Depuis que celle-ci s’est unie à moi, ma vie prend un nouveau sens, un sens « vrai » pour la première fois.
J’ai un peu la tête qui tourne. Il me faudra encore quelques minutes avant que mon corps retrouve son équilibre. Durant ces instants, j’aime me rappeler ma mère. J’aime revivre, les yeux fermés, ces moments au début de ma vie où elle venait me réveiller le matin. Elle me caressait les cheveux avec la douceur qui caractérise toutes les mères. Je faisais semblant de dormir afin qu’elle continue ce geste tendre le plus longtemps possible. Au crépuscule de ma vie, j’ai la certitude d’avoir eu raison maintenant qu’elle n’est plus là, près de moi. Bientôt, j’irai la retrouver…
Lorsque j’avais ouvert un œil, puis deux, sa bouche humide qui dégageait un relent de l’odeur du café matinal embrassait ma joue encore chaude. Elle se dirigeait ensuite vers la fenêtre de ma chambre ; elle ouvrait les volets et laissait entrer l’air humide et froid qui m’enveloppait et me tirait définitivement de mon sommeil.
« Le monde appartient à ceux qui se lèvent tôt » me disait-elle.
En moins de temps qu’il ne fallait pour le dire, j’étais debout dans la cuisine appuyé contre sa hanche en attendant que mon chocolat chaud du matin soit prêt.
Pendant que je m’installais sur la grande table en bois de la cuisine, elle me grillait deux tartines de pain sur la plaque du poêle à bois de la maison qui servait à la fois de moyen de chauffage et de cuisinière.
Vingt minutes plus tard, habillé et cartable sur le dos, je serrais fort sa main dans la mienne durant le trajet qui nous menait de la maison à l’école du quartier.
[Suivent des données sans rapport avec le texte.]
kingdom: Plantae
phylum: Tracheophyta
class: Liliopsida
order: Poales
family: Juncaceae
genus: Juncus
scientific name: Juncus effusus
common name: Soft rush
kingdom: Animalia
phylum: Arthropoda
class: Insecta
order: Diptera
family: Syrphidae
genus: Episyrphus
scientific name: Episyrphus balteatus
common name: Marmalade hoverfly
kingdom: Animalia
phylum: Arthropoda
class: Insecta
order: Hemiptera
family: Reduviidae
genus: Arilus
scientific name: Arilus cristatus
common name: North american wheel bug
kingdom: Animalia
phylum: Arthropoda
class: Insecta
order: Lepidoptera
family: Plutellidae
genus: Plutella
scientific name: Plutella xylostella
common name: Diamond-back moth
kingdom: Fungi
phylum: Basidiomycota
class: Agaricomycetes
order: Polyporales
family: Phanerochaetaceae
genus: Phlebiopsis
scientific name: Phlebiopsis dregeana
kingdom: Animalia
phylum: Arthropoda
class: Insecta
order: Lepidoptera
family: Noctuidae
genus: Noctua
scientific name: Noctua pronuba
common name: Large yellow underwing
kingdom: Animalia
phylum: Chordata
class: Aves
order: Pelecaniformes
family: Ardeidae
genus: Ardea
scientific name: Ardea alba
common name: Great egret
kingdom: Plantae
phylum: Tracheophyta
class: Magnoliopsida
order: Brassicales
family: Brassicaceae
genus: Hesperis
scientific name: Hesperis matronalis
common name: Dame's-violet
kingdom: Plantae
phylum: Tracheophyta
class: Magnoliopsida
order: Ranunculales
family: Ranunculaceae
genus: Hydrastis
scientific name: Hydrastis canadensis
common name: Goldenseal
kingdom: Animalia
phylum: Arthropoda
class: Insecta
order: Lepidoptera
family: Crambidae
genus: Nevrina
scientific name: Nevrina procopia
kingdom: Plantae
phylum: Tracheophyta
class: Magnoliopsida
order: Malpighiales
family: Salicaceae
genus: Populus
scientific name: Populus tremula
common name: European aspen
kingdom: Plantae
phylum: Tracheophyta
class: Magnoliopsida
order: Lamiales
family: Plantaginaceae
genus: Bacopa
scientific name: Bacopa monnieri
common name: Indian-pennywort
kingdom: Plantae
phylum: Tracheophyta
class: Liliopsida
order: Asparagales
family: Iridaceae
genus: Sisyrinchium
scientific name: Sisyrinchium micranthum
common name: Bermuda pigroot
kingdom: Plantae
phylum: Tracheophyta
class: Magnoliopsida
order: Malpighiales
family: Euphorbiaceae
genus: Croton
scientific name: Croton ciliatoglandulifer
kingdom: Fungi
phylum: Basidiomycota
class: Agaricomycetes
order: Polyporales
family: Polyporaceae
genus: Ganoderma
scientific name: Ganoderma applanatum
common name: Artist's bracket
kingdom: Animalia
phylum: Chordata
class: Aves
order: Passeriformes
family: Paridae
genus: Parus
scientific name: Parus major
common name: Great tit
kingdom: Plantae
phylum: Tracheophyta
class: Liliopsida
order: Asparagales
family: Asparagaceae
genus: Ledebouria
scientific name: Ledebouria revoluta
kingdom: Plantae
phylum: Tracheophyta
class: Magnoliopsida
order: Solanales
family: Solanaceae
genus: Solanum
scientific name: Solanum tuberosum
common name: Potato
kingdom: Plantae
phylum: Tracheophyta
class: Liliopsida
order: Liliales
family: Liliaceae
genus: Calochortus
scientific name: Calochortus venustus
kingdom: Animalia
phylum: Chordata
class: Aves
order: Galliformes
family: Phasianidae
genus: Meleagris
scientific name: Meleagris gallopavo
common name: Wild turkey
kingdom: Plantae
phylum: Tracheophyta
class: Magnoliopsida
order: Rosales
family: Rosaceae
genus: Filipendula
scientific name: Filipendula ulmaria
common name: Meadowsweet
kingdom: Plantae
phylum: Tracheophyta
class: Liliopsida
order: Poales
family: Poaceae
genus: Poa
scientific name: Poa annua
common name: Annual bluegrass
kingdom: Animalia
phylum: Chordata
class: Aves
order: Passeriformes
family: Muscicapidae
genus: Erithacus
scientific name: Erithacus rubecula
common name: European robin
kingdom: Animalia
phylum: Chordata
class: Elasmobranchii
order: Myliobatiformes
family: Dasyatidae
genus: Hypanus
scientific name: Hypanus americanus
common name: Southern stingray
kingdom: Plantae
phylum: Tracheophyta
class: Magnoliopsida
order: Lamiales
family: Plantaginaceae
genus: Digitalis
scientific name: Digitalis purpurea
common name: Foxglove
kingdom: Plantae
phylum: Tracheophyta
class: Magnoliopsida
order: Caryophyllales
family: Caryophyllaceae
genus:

Dernières recommandations afin que je travaille au mieux et sois à la fois sa fierté, celle de mon instituteur …et elle m’abandonnait là seul devant le portail en fer forgé de l’école communale pour garçons.
Me voilà debout, appuyé contre une canne en bois, prêt à affronter une interminable journée dans ce lieu sordide où je devrais finir ma vie, abandonné de tous… de personne.
Demain, je fêterai mes soixante-dix ans avec mes voisins de maison de retraite… Seul en fin de compte.
Le plus drôle (et Dieu sait que la vie peut être drôle), c’est que mon ancienne école que je détestais tant est devenue ce mouroir pour vieux et vielles où je finirai ma vie…
J’aurais commencé à passer les plus longues journées de ma vie dans ce lieu où je m’éteindrais, bientôt… bientôt j’espère.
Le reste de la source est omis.